Data listing =>
"""

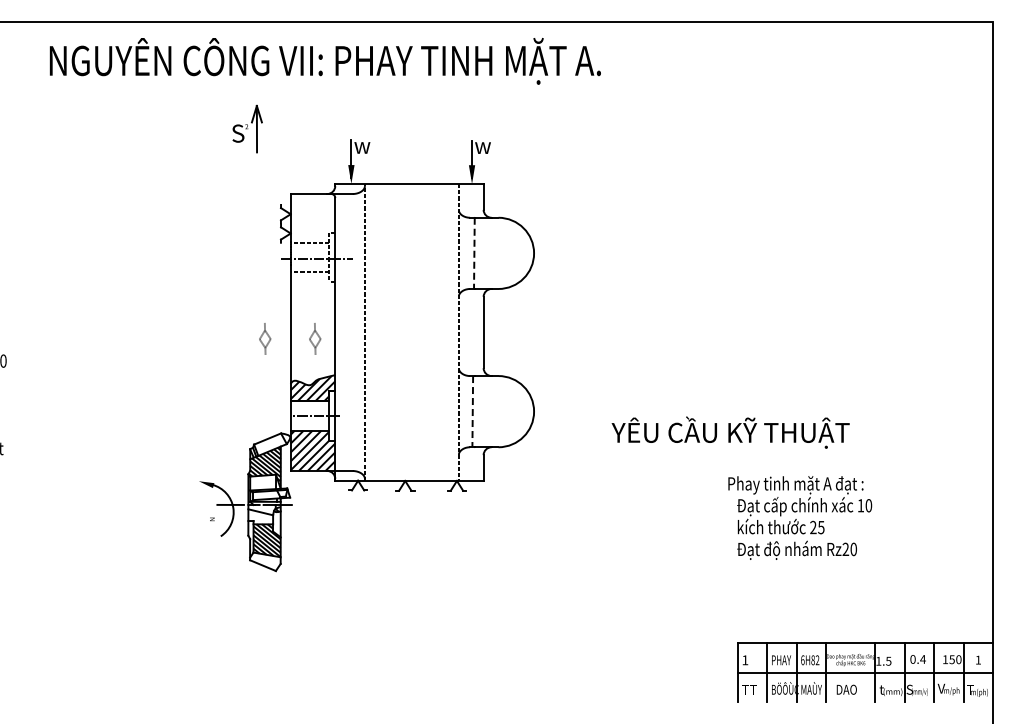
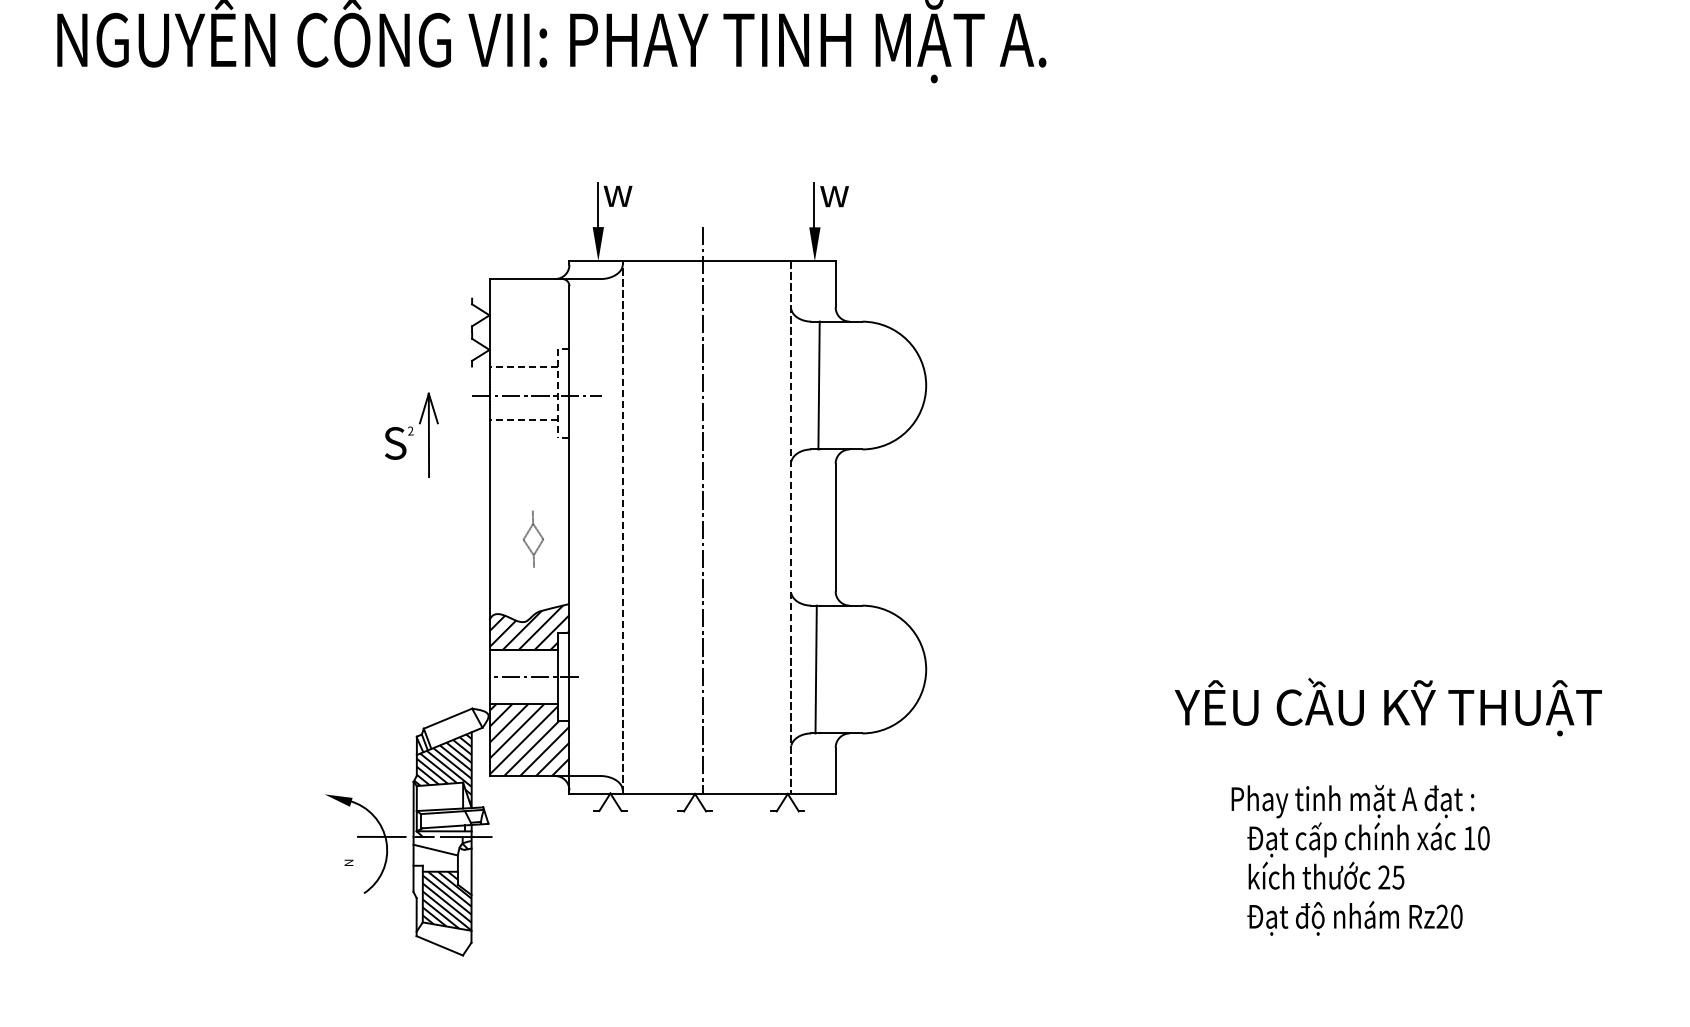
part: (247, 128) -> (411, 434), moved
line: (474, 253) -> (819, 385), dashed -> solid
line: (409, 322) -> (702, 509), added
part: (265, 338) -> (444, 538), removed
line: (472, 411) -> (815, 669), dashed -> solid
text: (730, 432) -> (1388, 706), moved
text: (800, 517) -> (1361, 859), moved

"""
"""

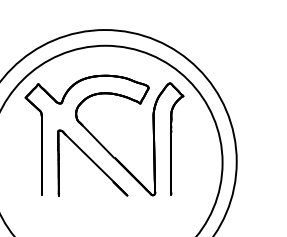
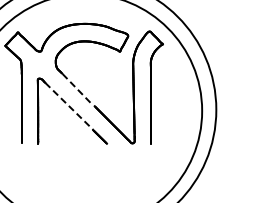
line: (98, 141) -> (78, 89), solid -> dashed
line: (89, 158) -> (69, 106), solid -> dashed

"""

How to complete this task => Starting at the line that has "part: (265, 338) -> (444, 538), removed" and ending at the line that has "text: (800, 517) -> (1361, 859), moved", please write out the lines above exactly, leaving out all others.

Expected answer =>
part: (265, 338) -> (444, 538), removed
line: (472, 411) -> (815, 669), dashed -> solid
text: (730, 432) -> (1388, 706), moved
text: (800, 517) -> (1361, 859), moved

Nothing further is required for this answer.